It’s been a great last week for migrants. Warblers are hit-or-miss around here, as some seasons are great for warblers, and some…not so much. Even within a given year though it’s unpredictable, as they can seemingly be everywhere one day, and gone the next. What’s been great about the last week is that there have been good to great numbers of warblers nearly every day, and the variety has been good as well.
The downside of a protracted, good warbler migration? Warbler neck!! I would be that on an hour-per-photo measurement, warblers rank much higher than most other kinds of birds. Around here, the most common place to spot warblers is up in the forest canopy. It makes for tough photography conditions, as either the warblers are usually too far away for a good photo, or you’re shooting from directly below and just getting a shot of their bellies. It also makes for a SERIOUS case of “warbler neck”, a sore neck you get from continually having your head tilted back, looking straight up into the canopy with your binoculars as you scan for warblers.

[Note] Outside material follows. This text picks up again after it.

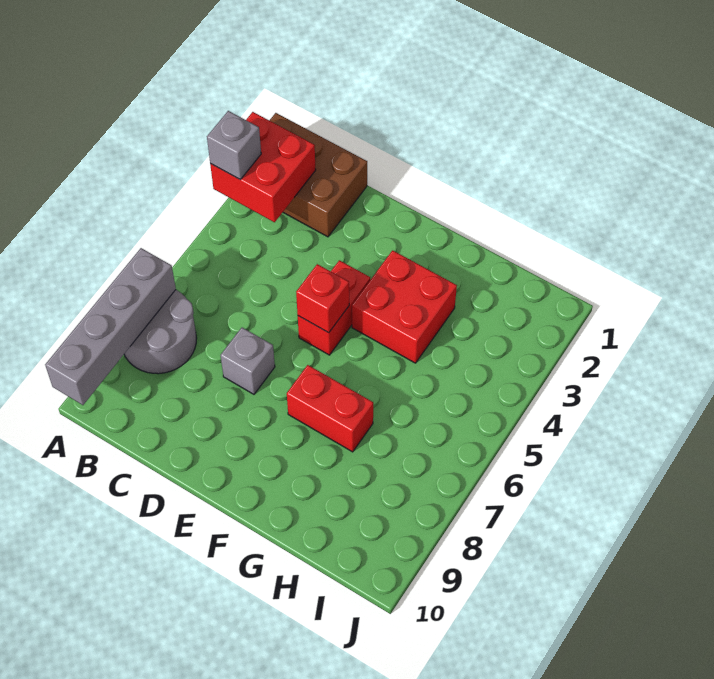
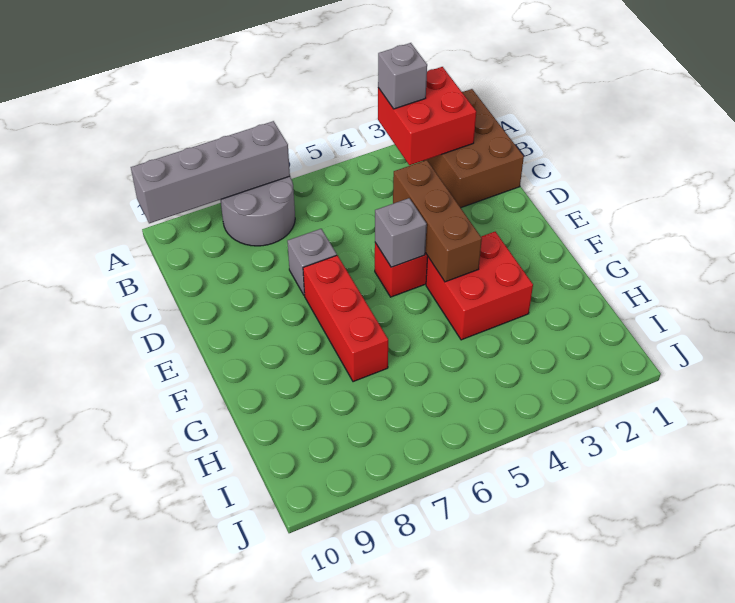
none -> brown brick D4:F4 level 2
red brick E5 level 2 -> grey brick E5 level 2
red brick F7:G7 level 1 -> red brick E7:G7 level 1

Yesterday I just couldn’t do another trip of scanning the tree tops, so I thought I’d try some of my old tried-and-true locations for getting up a bit to the birds’ level. Out here on the plains, trees are mostly found in woodlots, protected ravines, urban areas, and riparian areas. If there’s a riparian area, that means roads with bridges over the water. I have several bridges in the area that I’ve used for taking photos of birds in the tree canopy, as the taller bridge places you up towards the tree tops a bit.

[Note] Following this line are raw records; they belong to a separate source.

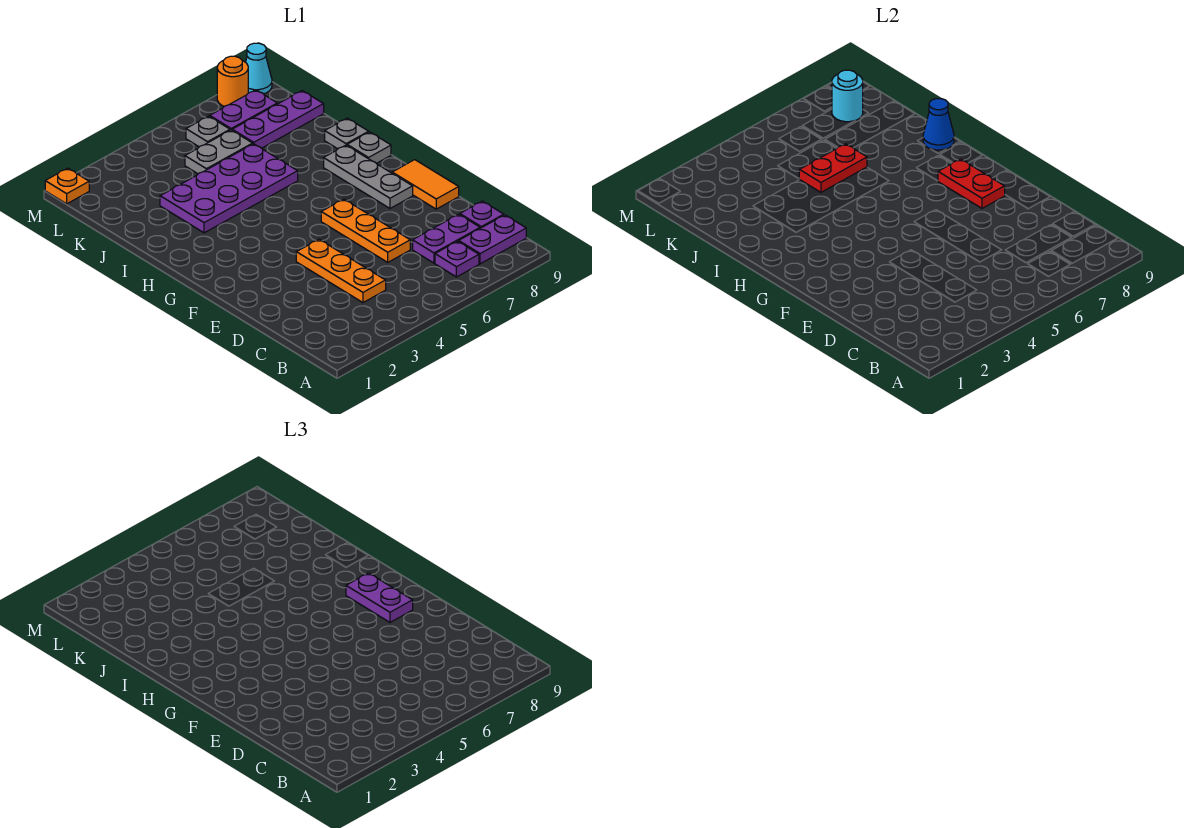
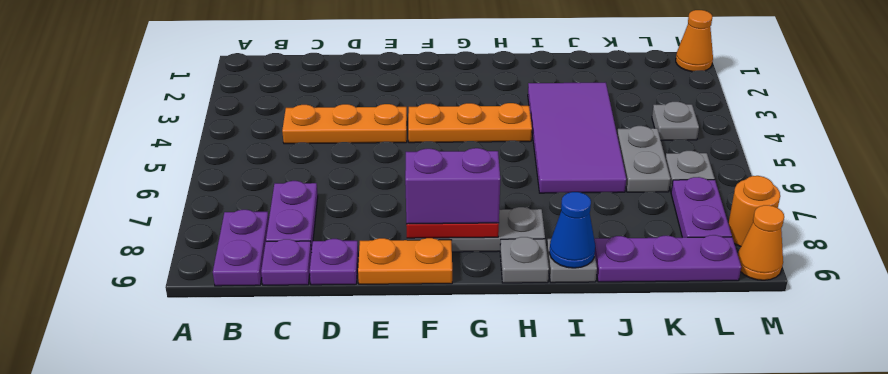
purple plate B7 level 1 -> purple plate D9 level 1
orange plate D6:F6 level 1 -> orange plate F4:H4 level 1
orange tile E9:F9 level 1 -> orange plate E9:F9 level 1
purple plate F8:G8 level 3 -> purple brick F8:G8 level 3
purple plate I3:J6 level 1 -> purple tile I3:J6 level 1
red plate J5:J6 level 2 -> none
purple plate K7:K9 level 1 -> purple plate J9:L9 level 1
none -> grey plate L4 level 1
cyan round brick L8 level 2 -> none
orange plate M1 level 1 -> orange cone M1 level 1
cyan cone M9 level 1 -> orange cone M9 level 1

It was actually slower for warblers yesterday than it had been all week, and I was a little disappointed when I came to one of my “photo bridges”. As I pulled over at the corner of the bridge, positioning myself right next to the tree branches, I heard a thin, weak buzzing song. I’m not the greatest at bird calls, but I knew that buzzy call..a Golden-winged Warbler. Beautiful birds, but pretty uncommon migrants through South Dakota. I had no photos of the species and was really hoping this bird would cooperate. Fortunately, he kept on foraging in the riparian trees, oblivious to the guy with the camera. When I first started to try to take a photo, he was obscured by leaves and branches, but after a minute or two of waiting, I was finally able to get some decent photos of a Golden-winged Warbler.
And all from my elevated “photo bridge”, eliminating any aggravation of my warbler neck!